Machine learning techniques for modelling and designing chemical systems
Designing biological and chemical materials is a longstanding challenge central to the many subdisciplines of chemistry and biology. This remains a challenge in large part due to the high-dimensional nature of the design space, where the number of possible materials is unimaginably large. Furthermore, we lack robust methods that can provide cheap and accurate mechanistic insight into arbitrary materials; existing methods are either slow, expensive, or provide low-resolution information. Recently, there has been an explosion of work that has centered machine learning techniques in the mainstream as these methods have demonstrated capabilities that are remarkably human-like and solved problems long thought to be unsolvable. In this work, we build off these advances in machine learning and develop methods for designing and modelling complex molecular systems, including those out of equilibrium.

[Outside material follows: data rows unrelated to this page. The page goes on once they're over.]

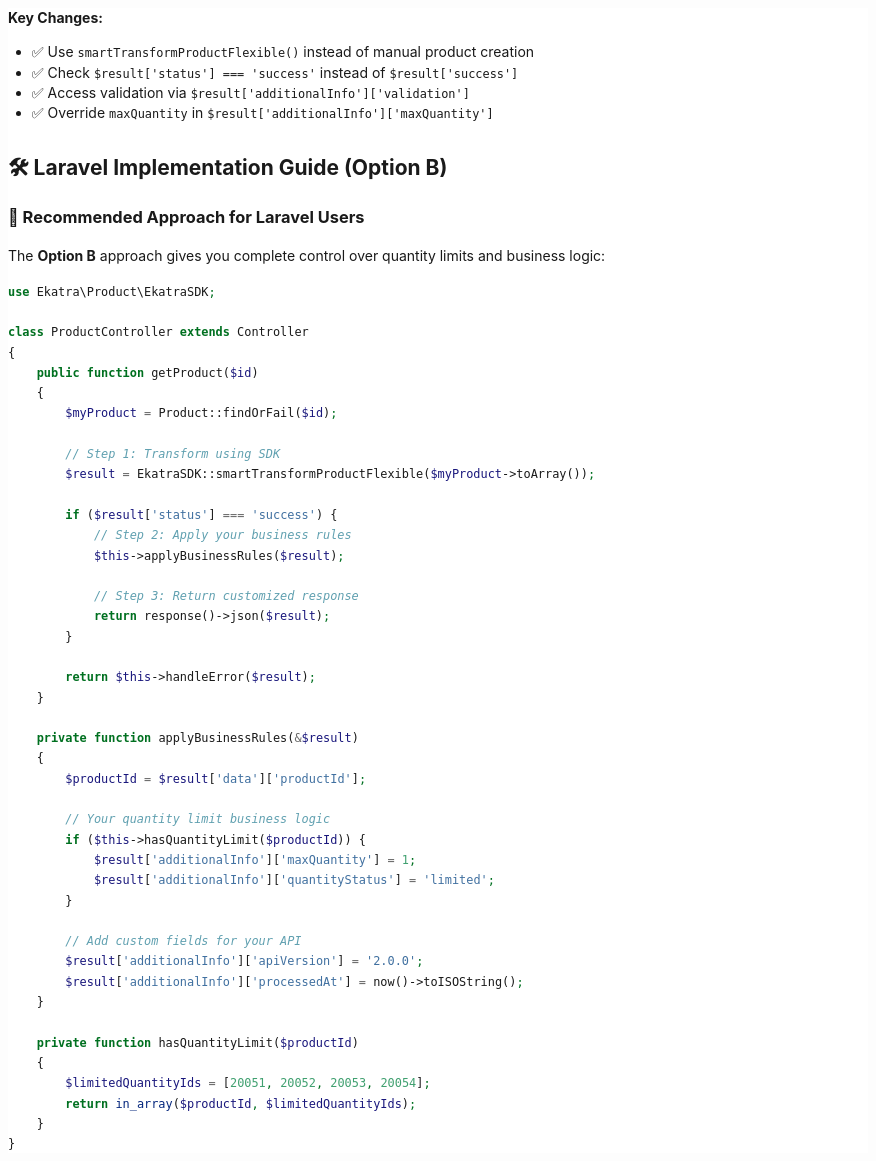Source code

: **Key Changes:**
- ✅ Use `smartTransformProductFlexible()` instead of manual product creation
- ✅ Check `$result['status'] === 'success'` instead of `$result['success']`
- ✅ Access validation via `$result['additionalInfo']['validation']`
- ✅ Override `maxQuantity` in `$result['additionalInfo']['maxQuantity']`

## 🛠️ Laravel Implementation Guide (Option B)

### 🎯 Recommended Approach for Laravel Users

The **Option B** approach gives you complete control over quantity limits and business logic:

```php
use Ekatra\Product\EkatraSDK;

class ProductController extends Controller
{
    public function getProduct($id)
    {
        $myProduct = Product::findOrFail($id);
        
        // Step 1: Transform using SDK
        $result = EkatraSDK::smartTransformProductFlexible($myProduct->toArray());
        
        if ($result['status'] === 'success') {
            // Step 2: Apply your business rules
            $this->applyBusinessRules($result);
            
            // Step 3: Return customized response
            return response()->json($result);
        }
        
        return $this->handleError($result);
    }
    
    private function applyBusinessRules(&$result)
    {
        $productId = $result['data']['productId'];
        
        // Your quantity limit business logic
        if ($this->hasQuantityLimit($productId)) {
            $result['additionalInfo']['maxQuantity'] = 1;
            $result['additionalInfo']['quantityStatus'] = 'limited';
        }
        
        // Add custom fields for your API
        $result['additionalInfo']['apiVersion'] = '2.0.0';
        $result['additionalInfo']['processedAt'] = now()->toISOString();
    }
    
    private function hasQuantityLimit($productId)
    {
        $limitedQuantityIds = [20051, 20052, 20053, 20054];
        return in_array($productId, $limitedQuantityIds);
    }
}
```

While together aimed at the broader goal of chemical design, the thesis contains three independent scientific narratives. The first narrative is aimed at the post-training of molecular language models with the goal of generating novel molecules with desired functionalities. Central to this narrative is the fact that large language models have an incredible capacity for representing diverse high-dimensional spaces, and we devise an approach that can be used to fine-tune these models to restrict sampling to narrow regions of chemical space that are of interest. The second narrative is aimed at the rapid sampling of biomolecular conformational ensembles. Free energy landscapes of biomolecules are extremely rugged and metastable, limiting the ability of simulation methods---like Molecular Dynamics---to sample ergodically for large systems. We develop methods that leverage coarse-grained physics-based models to quickly but coarsely map out this landscape and generative models that can be used to backmap the sampled coarse-grained structures ensuring, at the end, Boltzmann-distributed, atomistic resolution sampling. The third narrative is aimed at the design of nonequilibrium materials in systems that display rich responses in the presence of external stimuli. We develop reinforcement learning-based approaches that can be used to engineer novel metamaterials even with relatively limited control. Of course, this nonequilibrium control is not free and necessarily incurs an energetic cost. We introduce frameworks for understanding the entropic cost of control and conclude the work with approaches for simultaneously targeting desired outcomes and minimizing the dissipative cost of control.